### Document text
Spokeswomen for the committee explained that they wouldn't be holding a march due to safety concerns for the participants. They noted that new restrictions, were one of the factors, as the committee didn't want to set up rules and restrictions on participants.

Some of the concerns may be linked to the 2020 Hong Kong national security law putting stronger restrictions on how marches and protests are held.

== Description ==
Every year’s pride parade has a theme and clothing suggestions, emphasizing different concerns and desired rights of the LGBT community. The theme of Pride Parade 2012 was ‘Dare to love’ and the dress code was different professional outfits which stressed equality of LGBT people in the workplace.

In Pride Parade 2012, many celebrities participated in the campaign, including singers Denise Ho and Anthony Wong, and politicians Cyd Ho and Ray Chan. They led 4,000 people in the celebration. Denise Ho officially came out at the parade. She said "As a celebrity, I think I have an obligation, a duty to stand forward for the sake of love and equality."

== Trend ==

=== Number of participants ===
The first Pride Parade in Hong Kong was held in 2008. Roughly 1,000 people participated or attended. The next year, the number decreased to 800 people. There was no Pride Parade held in 2010 due to a lack of funds. In 2011, the parade restarted and 2,500 people participated in the parade. In 2012, the number of participants increased to 4,000.

### Input data

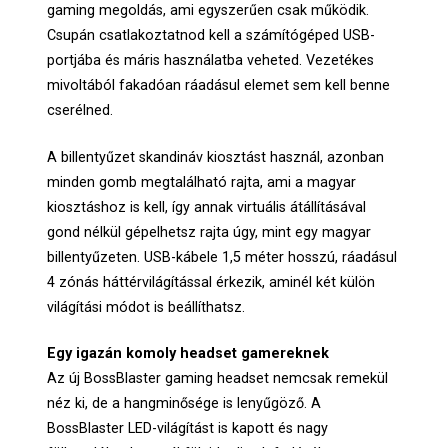
gaming megoldás, ami egyszerűen csak működik.
Csupán csatlakoztatnod kell a számítógéped USB-
portjába és máris használatba veheted. Vezetékes
mivoltából fakadóan ráadásul elemet sem kell benne
cserélned.
A billentyűzet skandináv kiosztást használ, azonban
minden gomb megtalálható rajta, ami a magyar
kiosztáshoz is kell, így annak virtuális átállításával
gond nélkül gépelhetsz rajta úgy, mint egy magyar
billentyűzeten. USB-kábele 1,5 méter hosszú, ráadásul
4 zónás háttérvilágítással érkezik, aminél két külön
világítási módot is beállíthatsz.
Egy igazán komoly headset gamereknek
Az új BossBlaster gaming headset nemcsak remekül
néz ki, de a hangminősége is lenyűgöző. A
BossBlaster LED-világítást is kapott és nagy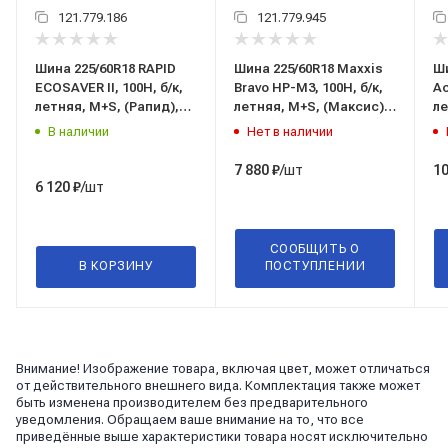
121.779.186
121.779.945
Шина 225/60R18 RAPID
Шина 225/60R18 Maxxis
Ши
ECOSAVER II, 100H, б/к,
Bravo HP-M3, 100H, б/к,
Ac
летняя, M+S, (Рапид),
летняя, M+S, (Максис),
ле
Китай, ( остаток 2 шт)
Китай
Р
В наличии
Нет в наличии
/шт
7 880
₽
10
/шт
6 120
₽
СООБЩИТЬ О
В КОРЗИНУ
ПОСТУПЛЕНИИ
Внимание! Изображение товара, включая цвет, может отличаться
от действительного внешнего вида. Комплектация также может
быть изменена производителем без предварительного
уведомления. Обращаем ваше внимание на то, что все
приведённые выше характеристики товара носят исключительно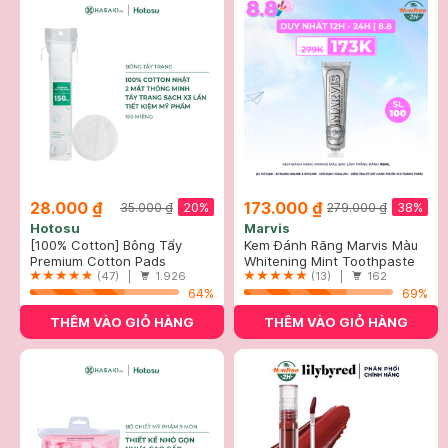
28.000 ₫
173.000 ₫
20%
38%
35.000 ₫
279.000 ₫
Hotosu
Marvis
[100% Cotton] Bông Tẩy
Kem Đánh Răng Marvis Màu
Trang Hotosu Cao Cấp 150
Premium Cotton Pads
Bạc Làm Trắng Răng 85ml
Whitening Mint Toothpaste
Miếng
(47) |
1.926
(13) |
162
64%
69%
THÊM VÀO GIỎ HÀNG
THÊM VÀO GIỎ HÀNG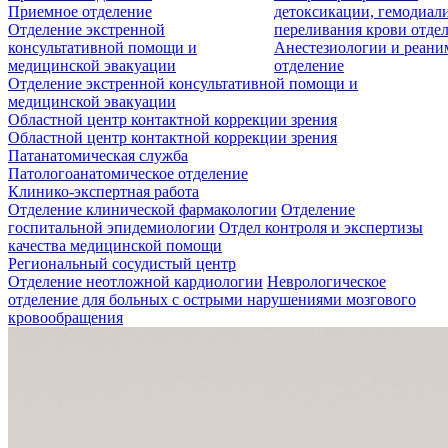
Приемное отделение
детоксикации, гемодиали
Отделение экстренной
переливания крови отде
консультативной помощи и
Анестезиологии и реан
медицинской эвакуации
отделение
Отделение экстренной консультативной помощи и
медицинской эвакуации
Областной центр контактной коррекции зрения
Областной центр контактной коррекции зрения
Патанатомическая служба
Патологоанатомическое отделение
Клинико-экспертная работа
Отделение клинической фармакологии
Отделение
госпитальной эпидемиологии
Отдел контроля и экспертизы
качества медицинской помощи
Региональный сосудистый центр
Отделение неотложной кардиологии
Неврологическое
отделение для больных с острыми нарушениями мозгового
кровообращения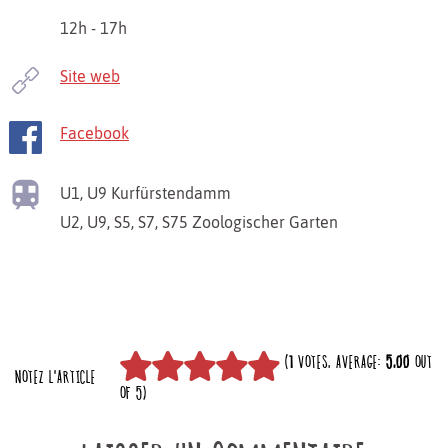
12h - 17h
Site web
Facebook
U1, U9
Kurfürstendamm
U2, U9, S5, S7, S75
Zoologischer Garten
(
1
VOTES, AVERAGE:
5,00
OUT
NOTEZ L'ARTICLE
OF 5)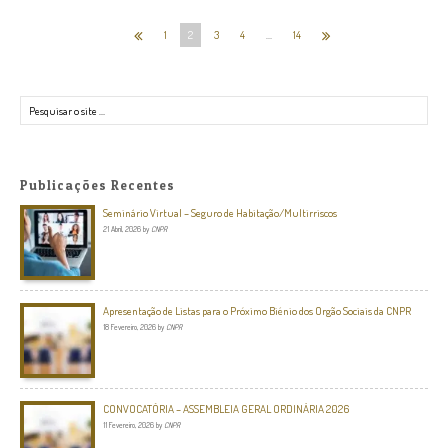
1
2
3
4
…
14
Pesquisar
Publicações Recentes
Seminário Virtual – Seguro de Habitação/Multirriscos
21 Abril, 2026
by
CNPR
Apresentação de Listas para o Próximo Biénio dos Orgão Sociais da CNPR
18 Fevereiro, 2026
by
CNPR
CONVOCATÓRIA – ASSEMBLEIA GERAL ORDINÁRIA 2026
11 Fevereiro, 2026
by
CNPR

### Requirement 1
Name every person the Hong Kong Pride Parade text lists as taking part in Pride Parade 2012.
### Requirement 2
According to the Hong Kong Pride Parade text, why was there no Pride Parade in 2010?
### Requirement 3
Continue the Hong Kong Pride Parade text from its last sentence.

### Expected output 1
Denise Ho, Anthony Wong, Cyd Ho, and Ray Chan.

### Expected output 2
Because of a lack of funds.

### Expected output 3
=== Social atmosphere ===
The scale of pride parade becomes bigger. And the ticket sold in 2011 was 75%. The festival director, Karl Uhrich, believed that the sales of tickets would be better in 2012 due to the increasing tolerance of the gay and lesbian community.

== Impact ==
The yearly Hong Kong Pride Parades brought increasing numbers of LGBT individuals out of their closets. The event’s official website claimed that the number of participants nearly doubled in 2012 than that of 2011. Its organizer, Connie Chan Man-wai in 2012 said that Hong Kong is the only city in China open for gay pride parades, and each year there are one-third of the parade participants being Mainlanders.

Additionally, it raised awareness and mass support for LGBT rights. Chan also revealed that corporate sponsors and university students were eager to join for the first time since the beginning of these parades.

== Criticism ==
In June 2011, Hong Kong Government hired a psychiatrist to train government counsellors and claimed that homosexuality can be "cured", which outraged the gay right activists.

In June 2012, Hong Kong evangelist Pastor Enoch Lam held a religious seminar on "The Christian View on Homosexuality" in response of the gay right activities. In the seminar, he compared drug and gambling addiction to homosexuality and said: "[So] homosexuals, drug addicts, God still loves them all. However, I want to tell them that their behaviors, God will not agree and they must correct [themselves]." These statements drew huge criticism from society, including from some Liberal Christians, being described as discriminatory to LGBT people.

In October 2018, conservative groups initiated a petition to demand banning of the parade, criticizing it for having had indecent performances in the past.